Hungarian Government Proposes Fuel Price Intervention Amid Rising Oil Prices and Price Disparities

National Economy Minister Suggests Government Intervention in Fuel Pricing

Hungarian Minister for National Economy Márton Nagy announced during a press conference at the Ministry of National Economy that he will propose fuel price intervention to the government. He confirmed that this measure would not lead to supply issues and explained that lowering profit margins does not necessarily mean selling fuel at a loss. The Minister also expressed concerns about price trends not aligning with previous agreements and stressed the importance of adhering to regional averages.

At a recent interview with Index, Minister Nagy discussed his proposal for fuel price intervention, which he plans to present at an upcoming cabinet meeting. He emphasized the need for corrective action, stating that petrol prices would deviate by 3% and diesel by 5% from the regional average. Additionally, he announced that while petrol prices would remain the same, diesel prices would see an HUF 8 reduction.

The Minister highlighted the timely nature of this adjustment, particularly in light of increasing oil prices due to conflicts in the Middle East. He pointed out the benefits of the government’s decision for families, despite retailers feeling overcharged. He also discussed tax cuts, emphasizing Hungary’s average tax rate in the region and critiquing the disparity between local fuel prices and regional averages.

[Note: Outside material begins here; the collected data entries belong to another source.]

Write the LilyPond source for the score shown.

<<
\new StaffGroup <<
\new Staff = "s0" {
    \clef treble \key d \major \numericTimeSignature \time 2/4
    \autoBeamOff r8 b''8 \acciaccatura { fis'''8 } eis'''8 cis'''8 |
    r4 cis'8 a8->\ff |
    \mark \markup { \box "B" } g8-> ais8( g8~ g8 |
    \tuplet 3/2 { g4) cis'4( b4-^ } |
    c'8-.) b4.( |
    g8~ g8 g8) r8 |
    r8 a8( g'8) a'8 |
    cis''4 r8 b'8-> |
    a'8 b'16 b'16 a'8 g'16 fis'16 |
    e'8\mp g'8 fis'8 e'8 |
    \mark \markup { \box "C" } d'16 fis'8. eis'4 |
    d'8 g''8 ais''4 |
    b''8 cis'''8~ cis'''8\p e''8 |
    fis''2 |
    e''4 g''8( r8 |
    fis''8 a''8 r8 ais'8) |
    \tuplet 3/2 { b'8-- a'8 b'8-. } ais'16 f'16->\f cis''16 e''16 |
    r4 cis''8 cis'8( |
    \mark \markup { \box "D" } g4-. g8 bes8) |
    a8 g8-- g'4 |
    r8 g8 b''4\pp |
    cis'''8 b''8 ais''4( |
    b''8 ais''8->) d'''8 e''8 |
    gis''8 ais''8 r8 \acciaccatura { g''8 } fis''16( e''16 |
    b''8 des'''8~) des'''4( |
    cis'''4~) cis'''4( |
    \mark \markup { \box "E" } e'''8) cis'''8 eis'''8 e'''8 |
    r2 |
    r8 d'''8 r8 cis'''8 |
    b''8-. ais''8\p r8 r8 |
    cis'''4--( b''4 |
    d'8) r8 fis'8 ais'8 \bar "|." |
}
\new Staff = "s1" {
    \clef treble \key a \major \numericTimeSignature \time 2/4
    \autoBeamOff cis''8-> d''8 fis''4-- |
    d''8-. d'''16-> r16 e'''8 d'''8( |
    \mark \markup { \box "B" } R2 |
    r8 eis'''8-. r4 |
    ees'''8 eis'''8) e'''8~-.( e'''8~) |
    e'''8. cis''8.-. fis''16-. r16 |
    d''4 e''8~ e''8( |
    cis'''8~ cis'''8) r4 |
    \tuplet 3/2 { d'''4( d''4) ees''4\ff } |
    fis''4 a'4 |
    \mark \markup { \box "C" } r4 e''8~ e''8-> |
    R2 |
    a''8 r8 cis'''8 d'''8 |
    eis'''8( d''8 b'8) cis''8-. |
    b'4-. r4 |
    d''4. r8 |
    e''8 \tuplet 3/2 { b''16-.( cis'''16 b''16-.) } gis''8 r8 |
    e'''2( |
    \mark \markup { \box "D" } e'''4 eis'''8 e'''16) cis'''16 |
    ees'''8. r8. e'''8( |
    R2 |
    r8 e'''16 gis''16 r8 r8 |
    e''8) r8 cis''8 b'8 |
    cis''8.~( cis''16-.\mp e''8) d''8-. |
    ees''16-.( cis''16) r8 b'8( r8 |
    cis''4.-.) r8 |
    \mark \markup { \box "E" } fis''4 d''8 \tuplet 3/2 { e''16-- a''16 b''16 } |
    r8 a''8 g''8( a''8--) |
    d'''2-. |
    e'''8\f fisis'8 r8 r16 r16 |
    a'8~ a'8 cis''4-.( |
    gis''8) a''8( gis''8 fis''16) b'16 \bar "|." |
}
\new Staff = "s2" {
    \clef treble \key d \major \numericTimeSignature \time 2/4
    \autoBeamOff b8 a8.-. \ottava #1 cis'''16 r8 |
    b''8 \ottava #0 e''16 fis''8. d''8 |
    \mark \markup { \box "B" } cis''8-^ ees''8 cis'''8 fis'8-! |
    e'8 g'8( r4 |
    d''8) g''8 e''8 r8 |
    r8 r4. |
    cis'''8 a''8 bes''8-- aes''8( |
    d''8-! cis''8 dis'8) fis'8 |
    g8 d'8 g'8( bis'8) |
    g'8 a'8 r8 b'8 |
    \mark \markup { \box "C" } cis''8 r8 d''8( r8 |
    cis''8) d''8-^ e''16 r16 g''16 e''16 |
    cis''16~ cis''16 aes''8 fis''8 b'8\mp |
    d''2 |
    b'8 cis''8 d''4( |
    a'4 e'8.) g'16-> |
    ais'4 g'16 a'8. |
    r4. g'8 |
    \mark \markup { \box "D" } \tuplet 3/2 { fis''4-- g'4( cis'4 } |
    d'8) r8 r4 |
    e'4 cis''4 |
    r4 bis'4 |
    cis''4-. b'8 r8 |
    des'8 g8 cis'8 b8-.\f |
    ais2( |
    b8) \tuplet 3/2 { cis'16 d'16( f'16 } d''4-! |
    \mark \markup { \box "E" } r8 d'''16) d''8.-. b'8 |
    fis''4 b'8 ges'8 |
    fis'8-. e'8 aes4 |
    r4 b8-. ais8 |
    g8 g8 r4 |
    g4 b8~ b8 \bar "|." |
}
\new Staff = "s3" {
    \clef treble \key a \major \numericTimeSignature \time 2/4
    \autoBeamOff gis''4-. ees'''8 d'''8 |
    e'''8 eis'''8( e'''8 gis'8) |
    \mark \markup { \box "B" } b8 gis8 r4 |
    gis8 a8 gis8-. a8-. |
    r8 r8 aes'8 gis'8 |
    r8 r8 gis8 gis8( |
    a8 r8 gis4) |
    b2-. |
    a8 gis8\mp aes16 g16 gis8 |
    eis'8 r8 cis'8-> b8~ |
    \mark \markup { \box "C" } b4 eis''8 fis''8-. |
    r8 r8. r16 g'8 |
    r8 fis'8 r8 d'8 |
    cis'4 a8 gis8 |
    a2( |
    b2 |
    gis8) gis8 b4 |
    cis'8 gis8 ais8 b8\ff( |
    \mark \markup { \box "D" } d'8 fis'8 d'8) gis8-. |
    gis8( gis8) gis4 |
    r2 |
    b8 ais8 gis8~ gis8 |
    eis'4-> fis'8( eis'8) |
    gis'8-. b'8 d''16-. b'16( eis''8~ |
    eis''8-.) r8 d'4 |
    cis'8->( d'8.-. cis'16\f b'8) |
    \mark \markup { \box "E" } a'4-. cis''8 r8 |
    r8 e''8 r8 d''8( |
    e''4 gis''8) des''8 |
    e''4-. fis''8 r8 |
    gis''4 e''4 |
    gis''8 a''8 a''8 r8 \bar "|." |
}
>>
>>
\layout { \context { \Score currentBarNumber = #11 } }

During his speech, Minister Nagy stressed the importance of aligning regional prices and investigating any discrepancies. He pledged to hold accountable any party responsible for price disparities and made it clear that reducing profit margins would not force retailers to sell fuel at a loss. Finally, he shared average fuel prices on April 24th, 2024 with petrol priced at HUF 648 (EUR 1.64) and diesel at HUF 640 (EUR 1.62) according to holtankoljak.hu.

In conclusion, Hungary is taking proactive steps to address rising fuel prices due to conflicts in the Middle East by proposing fuel price intervention. This measure will not result in supply issues and will ensure that families benefit from lower costs while still allowing retailers to maintain profitability. The government is committed to ensuring fair pricing practices across all regions in Hungary through corrective action if necessary and holding accountable any party responsible for pricing disparities.